Find every line below with the string "lines" and pick it out.
☆ ☆ ☆ ☆ ☆ ☆ ☆
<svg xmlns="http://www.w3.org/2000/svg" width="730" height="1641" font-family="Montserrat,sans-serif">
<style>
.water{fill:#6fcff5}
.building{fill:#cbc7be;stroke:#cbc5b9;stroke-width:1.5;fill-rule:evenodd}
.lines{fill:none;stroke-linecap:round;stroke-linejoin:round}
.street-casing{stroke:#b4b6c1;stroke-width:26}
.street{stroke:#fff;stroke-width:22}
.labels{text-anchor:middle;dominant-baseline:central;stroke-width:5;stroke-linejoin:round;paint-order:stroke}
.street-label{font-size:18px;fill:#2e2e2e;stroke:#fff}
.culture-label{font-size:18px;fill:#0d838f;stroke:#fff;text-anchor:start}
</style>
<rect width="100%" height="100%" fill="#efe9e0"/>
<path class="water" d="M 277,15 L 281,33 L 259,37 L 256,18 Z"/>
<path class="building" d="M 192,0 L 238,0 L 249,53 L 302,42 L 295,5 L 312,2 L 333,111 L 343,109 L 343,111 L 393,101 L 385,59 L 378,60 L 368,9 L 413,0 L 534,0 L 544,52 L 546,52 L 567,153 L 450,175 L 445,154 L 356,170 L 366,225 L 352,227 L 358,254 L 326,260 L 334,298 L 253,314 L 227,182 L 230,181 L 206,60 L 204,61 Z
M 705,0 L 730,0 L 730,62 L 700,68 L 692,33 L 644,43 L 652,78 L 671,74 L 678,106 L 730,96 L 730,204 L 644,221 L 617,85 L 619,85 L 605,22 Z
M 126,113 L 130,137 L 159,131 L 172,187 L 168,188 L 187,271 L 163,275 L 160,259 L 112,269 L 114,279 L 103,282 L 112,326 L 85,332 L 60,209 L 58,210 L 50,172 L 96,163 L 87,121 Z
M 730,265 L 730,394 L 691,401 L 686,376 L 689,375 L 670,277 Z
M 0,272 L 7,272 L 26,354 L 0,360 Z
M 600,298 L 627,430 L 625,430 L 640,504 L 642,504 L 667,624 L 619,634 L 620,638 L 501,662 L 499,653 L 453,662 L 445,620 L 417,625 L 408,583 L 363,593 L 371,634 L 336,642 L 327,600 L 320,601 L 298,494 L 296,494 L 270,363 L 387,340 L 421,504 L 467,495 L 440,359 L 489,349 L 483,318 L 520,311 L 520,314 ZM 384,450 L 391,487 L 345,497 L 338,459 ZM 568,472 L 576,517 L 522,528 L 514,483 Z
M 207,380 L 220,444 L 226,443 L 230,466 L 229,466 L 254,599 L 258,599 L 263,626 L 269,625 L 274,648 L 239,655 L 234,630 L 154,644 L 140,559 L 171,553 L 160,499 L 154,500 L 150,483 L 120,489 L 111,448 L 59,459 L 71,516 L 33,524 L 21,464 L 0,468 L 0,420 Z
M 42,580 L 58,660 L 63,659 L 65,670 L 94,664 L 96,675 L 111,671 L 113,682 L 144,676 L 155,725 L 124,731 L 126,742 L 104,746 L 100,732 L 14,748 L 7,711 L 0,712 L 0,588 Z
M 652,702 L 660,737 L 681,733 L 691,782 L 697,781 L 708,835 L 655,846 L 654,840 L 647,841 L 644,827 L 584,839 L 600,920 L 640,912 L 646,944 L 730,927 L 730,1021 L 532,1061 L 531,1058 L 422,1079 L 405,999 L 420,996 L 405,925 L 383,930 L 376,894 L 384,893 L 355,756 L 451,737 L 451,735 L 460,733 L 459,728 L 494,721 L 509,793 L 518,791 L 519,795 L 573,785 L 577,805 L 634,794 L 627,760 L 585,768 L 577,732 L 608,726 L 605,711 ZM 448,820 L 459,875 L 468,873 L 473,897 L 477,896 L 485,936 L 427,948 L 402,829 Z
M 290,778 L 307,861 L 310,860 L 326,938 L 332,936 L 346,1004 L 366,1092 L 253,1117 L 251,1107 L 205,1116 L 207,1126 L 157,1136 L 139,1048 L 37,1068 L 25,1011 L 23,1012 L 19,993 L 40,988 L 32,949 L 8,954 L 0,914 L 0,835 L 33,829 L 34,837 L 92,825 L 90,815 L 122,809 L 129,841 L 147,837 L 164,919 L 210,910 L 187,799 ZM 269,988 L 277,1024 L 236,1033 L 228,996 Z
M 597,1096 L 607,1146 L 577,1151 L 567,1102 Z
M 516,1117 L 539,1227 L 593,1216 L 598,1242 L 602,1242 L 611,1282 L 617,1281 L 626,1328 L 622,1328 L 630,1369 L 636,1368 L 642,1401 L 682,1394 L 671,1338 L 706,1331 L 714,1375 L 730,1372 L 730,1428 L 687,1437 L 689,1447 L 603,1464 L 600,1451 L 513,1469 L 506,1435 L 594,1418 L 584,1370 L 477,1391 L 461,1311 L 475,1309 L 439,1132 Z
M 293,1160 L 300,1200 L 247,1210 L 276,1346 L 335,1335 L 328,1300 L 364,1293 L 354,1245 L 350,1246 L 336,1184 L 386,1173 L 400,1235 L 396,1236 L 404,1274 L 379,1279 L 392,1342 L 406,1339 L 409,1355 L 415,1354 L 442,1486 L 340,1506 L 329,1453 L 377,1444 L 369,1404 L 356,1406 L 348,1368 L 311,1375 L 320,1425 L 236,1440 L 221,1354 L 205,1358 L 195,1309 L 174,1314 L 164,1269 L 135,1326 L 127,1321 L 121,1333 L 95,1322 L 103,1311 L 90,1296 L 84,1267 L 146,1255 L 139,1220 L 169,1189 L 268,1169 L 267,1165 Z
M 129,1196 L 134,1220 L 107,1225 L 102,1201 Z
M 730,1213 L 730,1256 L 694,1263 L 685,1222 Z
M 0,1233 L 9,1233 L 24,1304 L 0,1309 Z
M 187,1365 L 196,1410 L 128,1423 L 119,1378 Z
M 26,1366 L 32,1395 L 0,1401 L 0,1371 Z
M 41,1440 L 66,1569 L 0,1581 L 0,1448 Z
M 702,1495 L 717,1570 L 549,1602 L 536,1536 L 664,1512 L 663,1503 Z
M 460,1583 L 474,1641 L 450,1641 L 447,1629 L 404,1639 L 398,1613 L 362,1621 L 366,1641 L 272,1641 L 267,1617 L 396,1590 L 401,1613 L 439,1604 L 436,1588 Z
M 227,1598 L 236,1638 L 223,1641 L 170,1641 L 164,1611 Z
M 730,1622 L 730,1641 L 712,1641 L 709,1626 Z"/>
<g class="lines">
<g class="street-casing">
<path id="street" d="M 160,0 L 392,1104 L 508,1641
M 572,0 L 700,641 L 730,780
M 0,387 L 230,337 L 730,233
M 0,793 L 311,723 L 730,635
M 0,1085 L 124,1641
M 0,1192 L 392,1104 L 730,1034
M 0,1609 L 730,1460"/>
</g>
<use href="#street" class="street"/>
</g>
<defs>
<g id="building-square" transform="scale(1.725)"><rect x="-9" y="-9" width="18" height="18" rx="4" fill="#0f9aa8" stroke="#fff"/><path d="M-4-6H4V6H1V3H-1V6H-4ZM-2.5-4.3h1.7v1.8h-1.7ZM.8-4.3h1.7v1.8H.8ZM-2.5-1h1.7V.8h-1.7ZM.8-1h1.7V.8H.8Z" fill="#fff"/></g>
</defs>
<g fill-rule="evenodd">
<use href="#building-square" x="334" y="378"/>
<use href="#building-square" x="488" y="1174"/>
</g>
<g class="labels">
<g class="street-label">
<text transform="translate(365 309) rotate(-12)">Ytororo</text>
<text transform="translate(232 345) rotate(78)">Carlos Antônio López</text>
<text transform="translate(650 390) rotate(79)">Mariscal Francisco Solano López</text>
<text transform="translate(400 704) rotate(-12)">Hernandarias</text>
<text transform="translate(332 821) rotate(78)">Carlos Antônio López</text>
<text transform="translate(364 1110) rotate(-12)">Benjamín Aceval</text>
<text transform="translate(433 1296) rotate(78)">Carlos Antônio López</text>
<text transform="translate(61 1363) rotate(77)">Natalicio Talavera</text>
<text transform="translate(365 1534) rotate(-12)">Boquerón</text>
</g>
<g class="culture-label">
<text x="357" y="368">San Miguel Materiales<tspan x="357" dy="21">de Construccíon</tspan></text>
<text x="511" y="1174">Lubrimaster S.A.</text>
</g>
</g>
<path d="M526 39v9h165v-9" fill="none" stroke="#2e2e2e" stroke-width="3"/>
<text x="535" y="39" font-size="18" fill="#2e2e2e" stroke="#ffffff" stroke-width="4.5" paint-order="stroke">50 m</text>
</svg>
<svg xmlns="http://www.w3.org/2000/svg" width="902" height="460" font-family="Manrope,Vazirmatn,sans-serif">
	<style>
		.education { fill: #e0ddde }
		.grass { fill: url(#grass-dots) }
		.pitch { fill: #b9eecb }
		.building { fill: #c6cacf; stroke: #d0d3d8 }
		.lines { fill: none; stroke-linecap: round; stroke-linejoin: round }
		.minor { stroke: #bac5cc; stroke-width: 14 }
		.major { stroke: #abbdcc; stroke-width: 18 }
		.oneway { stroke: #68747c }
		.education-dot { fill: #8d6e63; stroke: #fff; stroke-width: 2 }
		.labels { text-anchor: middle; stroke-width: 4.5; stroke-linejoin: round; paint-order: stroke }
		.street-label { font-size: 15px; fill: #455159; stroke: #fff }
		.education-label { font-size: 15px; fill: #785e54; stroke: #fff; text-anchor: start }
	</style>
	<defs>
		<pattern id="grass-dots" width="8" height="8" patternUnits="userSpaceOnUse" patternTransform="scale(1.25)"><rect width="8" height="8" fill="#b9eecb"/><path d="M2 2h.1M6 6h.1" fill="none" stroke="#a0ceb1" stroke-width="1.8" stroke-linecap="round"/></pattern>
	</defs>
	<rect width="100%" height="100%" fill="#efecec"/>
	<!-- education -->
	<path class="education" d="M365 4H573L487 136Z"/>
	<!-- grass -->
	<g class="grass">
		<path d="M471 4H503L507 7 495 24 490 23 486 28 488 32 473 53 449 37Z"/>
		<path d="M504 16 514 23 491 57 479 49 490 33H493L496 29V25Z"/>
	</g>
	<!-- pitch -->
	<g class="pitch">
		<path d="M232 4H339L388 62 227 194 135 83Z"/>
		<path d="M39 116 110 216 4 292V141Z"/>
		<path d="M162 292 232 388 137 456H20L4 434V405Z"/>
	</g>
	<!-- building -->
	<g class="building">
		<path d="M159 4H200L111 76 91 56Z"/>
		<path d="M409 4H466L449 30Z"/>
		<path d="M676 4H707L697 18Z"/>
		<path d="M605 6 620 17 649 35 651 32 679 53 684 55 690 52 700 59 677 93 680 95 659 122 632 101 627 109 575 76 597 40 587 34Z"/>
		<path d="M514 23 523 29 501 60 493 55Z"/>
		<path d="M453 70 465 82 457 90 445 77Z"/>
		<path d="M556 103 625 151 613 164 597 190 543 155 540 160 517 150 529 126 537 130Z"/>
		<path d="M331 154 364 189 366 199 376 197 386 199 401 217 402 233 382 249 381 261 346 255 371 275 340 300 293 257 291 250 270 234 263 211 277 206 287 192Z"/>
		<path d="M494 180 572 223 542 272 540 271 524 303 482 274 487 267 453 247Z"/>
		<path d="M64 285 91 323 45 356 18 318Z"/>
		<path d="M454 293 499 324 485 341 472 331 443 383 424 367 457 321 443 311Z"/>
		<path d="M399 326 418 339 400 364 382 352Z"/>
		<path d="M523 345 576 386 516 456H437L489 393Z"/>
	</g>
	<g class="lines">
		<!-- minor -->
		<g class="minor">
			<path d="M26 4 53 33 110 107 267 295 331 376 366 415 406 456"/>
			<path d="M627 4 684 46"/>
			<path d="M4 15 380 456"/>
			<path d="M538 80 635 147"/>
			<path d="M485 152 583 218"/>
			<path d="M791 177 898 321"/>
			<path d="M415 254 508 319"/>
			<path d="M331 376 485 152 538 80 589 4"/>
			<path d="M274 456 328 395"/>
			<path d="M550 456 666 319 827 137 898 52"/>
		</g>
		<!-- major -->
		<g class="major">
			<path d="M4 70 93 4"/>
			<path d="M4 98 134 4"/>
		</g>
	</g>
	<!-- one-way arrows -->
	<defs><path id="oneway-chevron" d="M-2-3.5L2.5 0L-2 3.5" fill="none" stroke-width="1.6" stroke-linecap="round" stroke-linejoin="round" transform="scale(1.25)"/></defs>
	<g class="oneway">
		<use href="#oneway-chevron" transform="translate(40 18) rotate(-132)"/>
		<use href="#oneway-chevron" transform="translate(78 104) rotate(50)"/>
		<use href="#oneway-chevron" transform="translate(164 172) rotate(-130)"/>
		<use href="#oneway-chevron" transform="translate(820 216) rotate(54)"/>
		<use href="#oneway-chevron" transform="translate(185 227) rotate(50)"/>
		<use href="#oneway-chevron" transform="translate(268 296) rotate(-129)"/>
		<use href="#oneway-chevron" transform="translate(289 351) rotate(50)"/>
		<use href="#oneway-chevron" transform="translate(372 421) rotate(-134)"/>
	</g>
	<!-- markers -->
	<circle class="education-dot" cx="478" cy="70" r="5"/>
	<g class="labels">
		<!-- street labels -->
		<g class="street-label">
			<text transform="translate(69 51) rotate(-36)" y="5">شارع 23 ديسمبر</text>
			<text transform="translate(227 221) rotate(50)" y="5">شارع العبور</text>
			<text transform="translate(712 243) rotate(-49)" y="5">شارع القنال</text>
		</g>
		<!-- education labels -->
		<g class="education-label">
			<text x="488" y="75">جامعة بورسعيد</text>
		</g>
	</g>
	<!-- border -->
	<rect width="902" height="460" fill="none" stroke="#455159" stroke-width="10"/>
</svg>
☆ ☆ ☆ ☆ ☆ ☆ ☆
--- Exercise answer ---
.lines{fill:none;stroke-linecap:round;stroke-linejoin:round}
<g class="lines">
		.lines { fill: none; stroke-linecap: round; stroke-linejoin: round }
	<g class="lines">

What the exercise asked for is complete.